(Lens and sensor metadata)
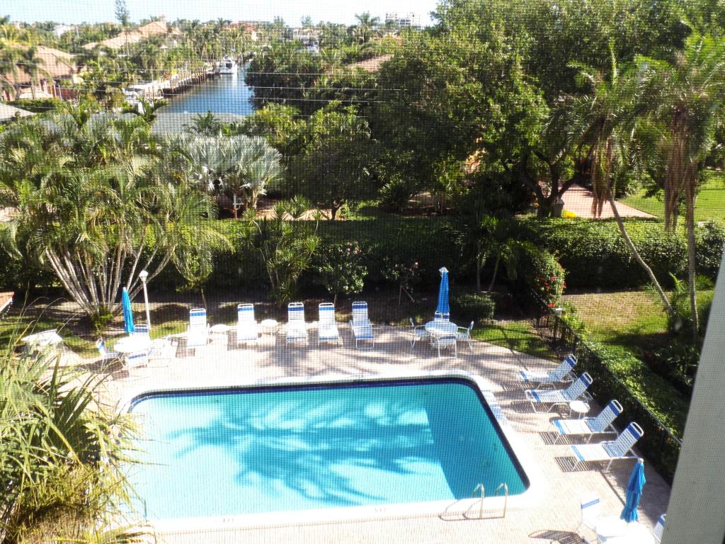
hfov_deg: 60.0
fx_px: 628
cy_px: 272
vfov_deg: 46.8
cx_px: 362
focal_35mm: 30
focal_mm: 5.3
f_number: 3.3
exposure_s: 1/200
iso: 80
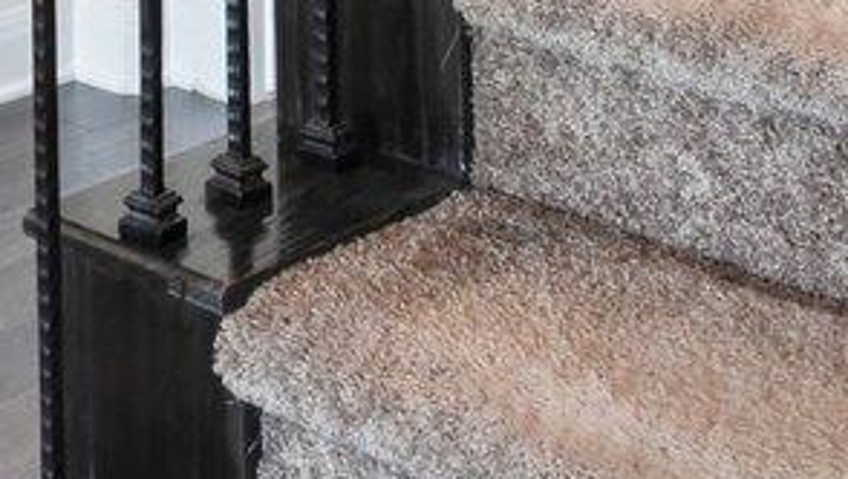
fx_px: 2296
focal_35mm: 102
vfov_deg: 10.3
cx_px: -231
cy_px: -662
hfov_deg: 19.4
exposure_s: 1/15
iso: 800
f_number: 8
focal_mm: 14
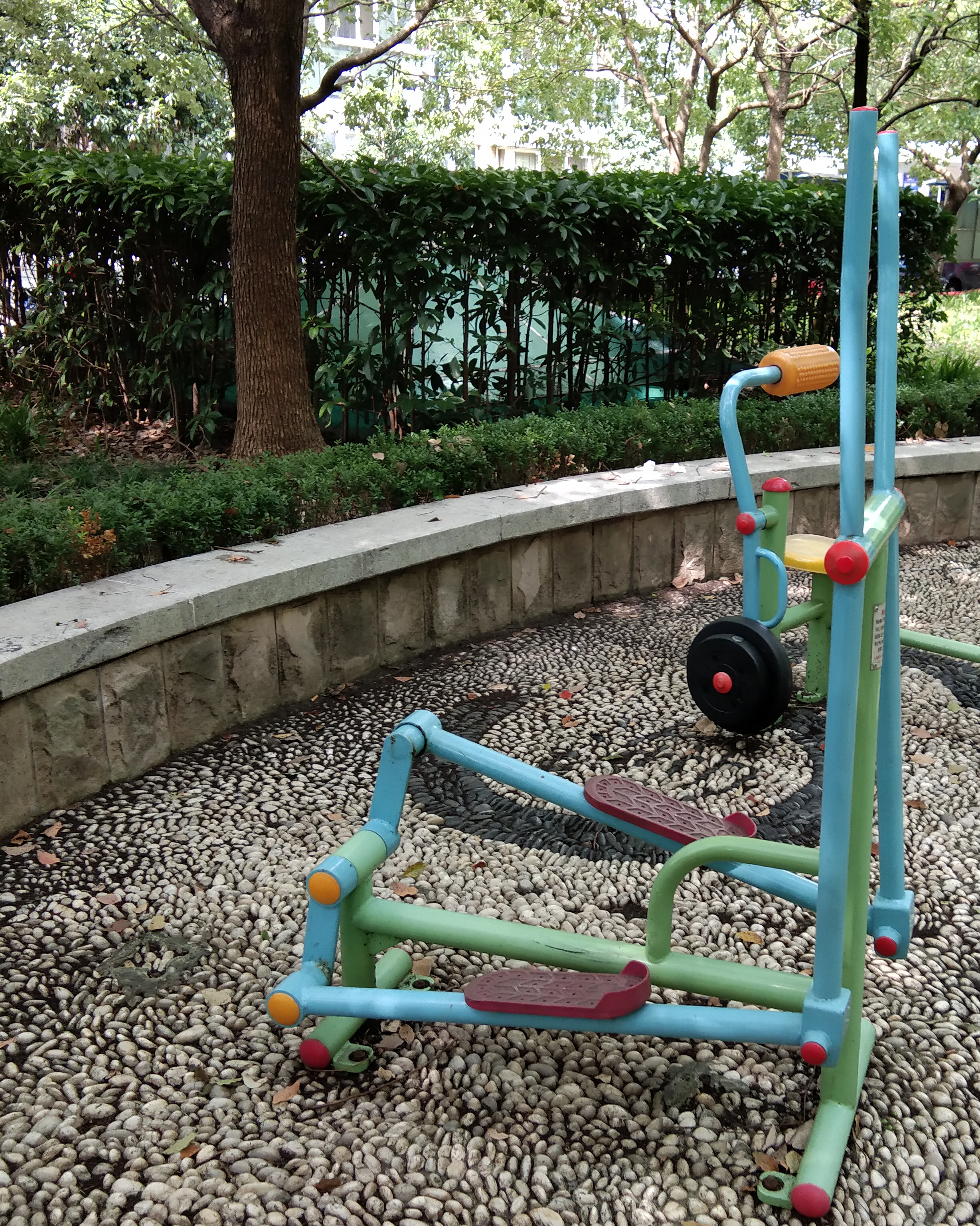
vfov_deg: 44.8
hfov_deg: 36.0
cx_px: 674
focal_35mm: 41
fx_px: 1486
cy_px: 619
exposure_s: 1/50
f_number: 2.2
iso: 100
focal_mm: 3.69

§ **WORK INSTRUCTION**: Copy out, exactly and without pictures, each line from the one containing "exposure_s: 1/200" through the final line of the entries, both ends included.

§ **RESPONSE AREA**:
exposure_s: 1/200
iso: 80
fx_px: 2296
focal_35mm: 102
vfov_deg: 10.3
cx_px: -231
cy_px: -662
hfov_deg: 19.4
exposure_s: 1/15
iso: 800
f_number: 8
focal_mm: 14
vfov_deg: 44.8
hfov_deg: 36.0
cx_px: 674
focal_35mm: 41
fx_px: 1486
cy_px: 619
exposure_s: 1/50
f_number: 2.2
iso: 100
focal_mm: 3.69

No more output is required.